## Reading text

>>>>>

Use of modern contraceptive methods was high in this population with 52% using nonbarrier methods and 17.5% using male or female condoms (). Only 25% of women reported regular monthly menses, perhaps related to the relatively high proportion of women on hormonal contraception, either injectable (37%) or oral contraceptives (12%).
Baseline Contraception and Vaginal Practices, N=200
Vaginal washing after sex was common with 73% of the women reporting vaginal washing after each sex act and 100% washing at least once daily. Soap and water were most commonly used, but lemon and salt/salt water were also mentioned along with a variety of other agents such as tea leaves, soda, and herbs. Cleaning and preparing for the next client were the most common reason for vaginal washing, however, astringents such as lemon and salt were felt to dry and tighten the vagina as well as kill germs. Lubricant use during sex was reported by about one-third of participants. All lubricant products mentioned contained mineral oil or other products known to degrade latex condoms.
Several HIV risk behaviors declined significantly during the 6-month follow-up period, including the average number of regular partners, 6 vs. 5, p<0.01, the average number of casual partners, 5 vs. 4, p<0.01, and alcohol use 55% (94/71) vs. 49% (86/171), p<0.05. However, the proportion of volunteers reporting unprotected vaginal and anal sex did not change.
Vaginal discharge and abdominal pain were reported by about half of the women at baseline. Clinical pelvic inflammatory disease, defined as lower abdominal tenderness on palpation, cervical motion tenderness, and adnexal tenderness on examination with no other established cause, was diagnosed in 7.2% of women. shows the prevalence of common STI, vaginitis, and genital symptoms at enrollment and month 6. As expected, vaginitis was common, with 38.0% of women diagnosed with bacterial vaginosis, 9.0% with trichomoniasis, and 7.0% with vaginal candidiasis. Gonorrhea and chlamydia diagnoses were lower than expected, 6.0% and 5.5%. Active genital ulcer disease was uncommon despite an HSV-2 seroprevalence of 72%. All STI and vaginitis rates declined on follow-up at month 6.

<<<<<

## Extracted data
>>>>>

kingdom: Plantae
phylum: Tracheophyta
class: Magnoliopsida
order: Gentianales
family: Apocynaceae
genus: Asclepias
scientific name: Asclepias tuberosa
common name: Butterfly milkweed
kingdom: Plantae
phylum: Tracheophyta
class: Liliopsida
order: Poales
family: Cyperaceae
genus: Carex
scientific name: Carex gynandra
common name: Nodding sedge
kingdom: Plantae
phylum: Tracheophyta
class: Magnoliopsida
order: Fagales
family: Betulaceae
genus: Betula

<<<<<

## Assigned task 1
In the study excerpt on contraception and vaginal health, condense the paragraph beginning "Vaginal washing after sex was common" into a short bulleted list that keeps its main facts.
## Assigned task 2
Carry on the study excerpt on contraception and vaginal health from its final sentence.
The records have nothing to do with the study excerpt.

## Written response 1
- 73% of women washed the vagina after each sex act, and 100% washed at least once a day.
- Soap and water were used most often. Lemon, salt or salt water, tea leaves, soda and herbs were also named.
- The main reason was cleaning and preparing for the next client. Lemon and salt were also believed to dry and tighten the vagina and kill germs.
- About one-third of participants used lubricant during sex.
- Every lubricant named contained mineral oil or other products known to degrade latex condoms.

## Written response 2
Prevalence of STIs, Vaginitis, and Genital Symptoms at Baseline and Month 6
In multivariate analyses, diagnosis of chlamydia, gonorrhea, trichomoniasis, or syphilis at baseline was strongly associated with alcohol use (aOR=3.35, 95% CI 1.56, 7.23, p=0.002) and reporting never having anal sex with casual partners (aOR=3.32, 95% CI 1.29–8.55, p=0.013). Chlamydia was strongly associated with age ≤22 (aOR=7.75, 95% CI 1.94–30.88, p=0.004) and any lubricant use (aOR=3.6, 95% CI 0.96–13.14, p=0.057). Trichomoniasis was associated with having more than two dependents (aOR=2.90, 95% CI 1.05–8.00, p=0.04) and reporting never using a condom for vaginal sex with a casual partner (aOR=4.84, 95% CI 1.45–16.15, p=0.01). Reduced risk for HSV-2 Ab seropositivity was associated with age ≤22 (aOR=0.49, 95% CI 0.24–1.0, p=0.05)). Reduced risk for bacterial vaginosis was associated with having anal sex with regular partners (aOR=0.53, 95% CI 0.28–0.99, p=0.045). No significant associations were found for gonorrhea or syphilis.
Five new HIV infections occurred during follow-up (89.3 person years of follow-up). HIV incidence was calculated at 5.6 per 100 person-years (95% CI 1.62, 11.67). HIV incidence was not clearly associated with any demographic, genital behavior, or risk behavior in univariate or multivariate analyses ().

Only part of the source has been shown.